§ **Excerpted records**:

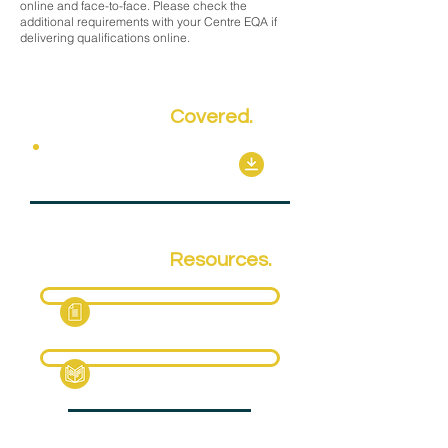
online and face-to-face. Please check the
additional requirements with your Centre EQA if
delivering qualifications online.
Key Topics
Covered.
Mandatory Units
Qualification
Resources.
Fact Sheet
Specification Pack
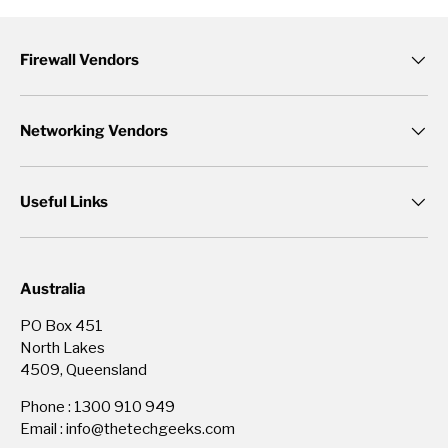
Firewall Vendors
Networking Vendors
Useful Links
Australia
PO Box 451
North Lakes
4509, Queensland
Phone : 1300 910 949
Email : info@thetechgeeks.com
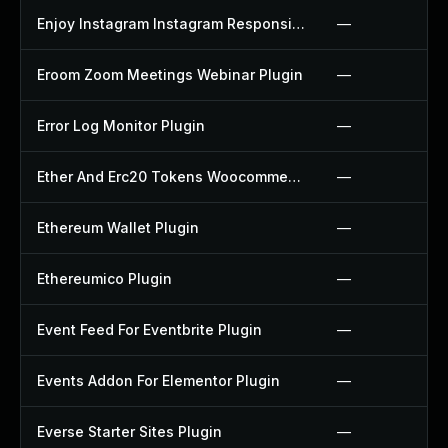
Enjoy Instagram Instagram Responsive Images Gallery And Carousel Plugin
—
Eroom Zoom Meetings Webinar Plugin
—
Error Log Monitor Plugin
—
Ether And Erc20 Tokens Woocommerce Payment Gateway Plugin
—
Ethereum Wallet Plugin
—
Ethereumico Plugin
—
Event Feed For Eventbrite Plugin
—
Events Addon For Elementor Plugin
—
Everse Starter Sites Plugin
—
--
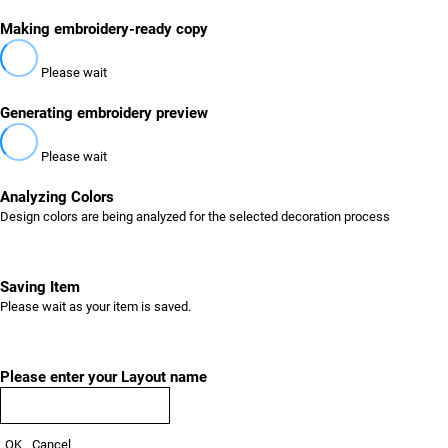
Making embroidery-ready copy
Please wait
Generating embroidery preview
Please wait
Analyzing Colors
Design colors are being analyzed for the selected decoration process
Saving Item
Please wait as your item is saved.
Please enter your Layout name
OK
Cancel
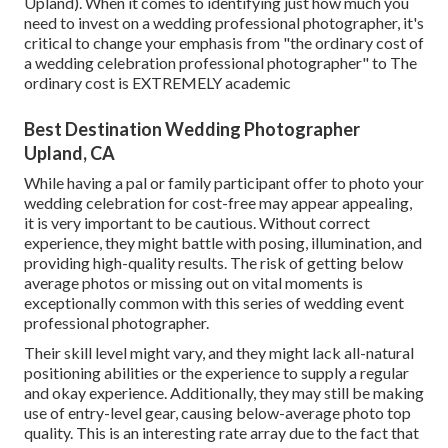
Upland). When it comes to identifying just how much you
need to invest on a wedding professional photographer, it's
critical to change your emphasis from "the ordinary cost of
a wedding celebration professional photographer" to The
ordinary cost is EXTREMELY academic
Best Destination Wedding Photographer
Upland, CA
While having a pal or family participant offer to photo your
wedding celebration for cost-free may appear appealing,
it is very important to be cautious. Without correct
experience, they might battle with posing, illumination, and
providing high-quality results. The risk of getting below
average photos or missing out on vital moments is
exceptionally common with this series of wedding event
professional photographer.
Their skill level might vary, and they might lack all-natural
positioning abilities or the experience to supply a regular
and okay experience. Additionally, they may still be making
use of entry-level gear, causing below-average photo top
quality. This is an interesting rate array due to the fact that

§ **Requirement**: Please swap "professional photographer" for "hired photographer" in the lines from the line with "Upland). When it" to the line with "use of entry-level", and give back only those lines with everything else unchanged.

§ **Exercise response**:
Upland). When it comes to identifying just how much you
need to invest on a wedding hired photographer, it's
critical to change your emphasis from "the ordinary cost of
a wedding celebration hired photographer" to The
ordinary cost is EXTREMELY academic
Best Destination Wedding Photographer
Upland, CA
While having a pal or family participant offer to photo your
wedding celebration for cost-free may appear appealing,
it is very important to be cautious. Without correct
experience, they might battle with posing, illumination, and
providing high-quality results. The risk of getting below
average photos or missing out on vital moments is
exceptionally common with this series of wedding event
hired photographer.
Their skill level might vary, and they might lack all-natural
positioning abilities or the experience to supply a regular
and okay experience. Additionally, they may still be making
use of entry-level gear, causing below-average photo top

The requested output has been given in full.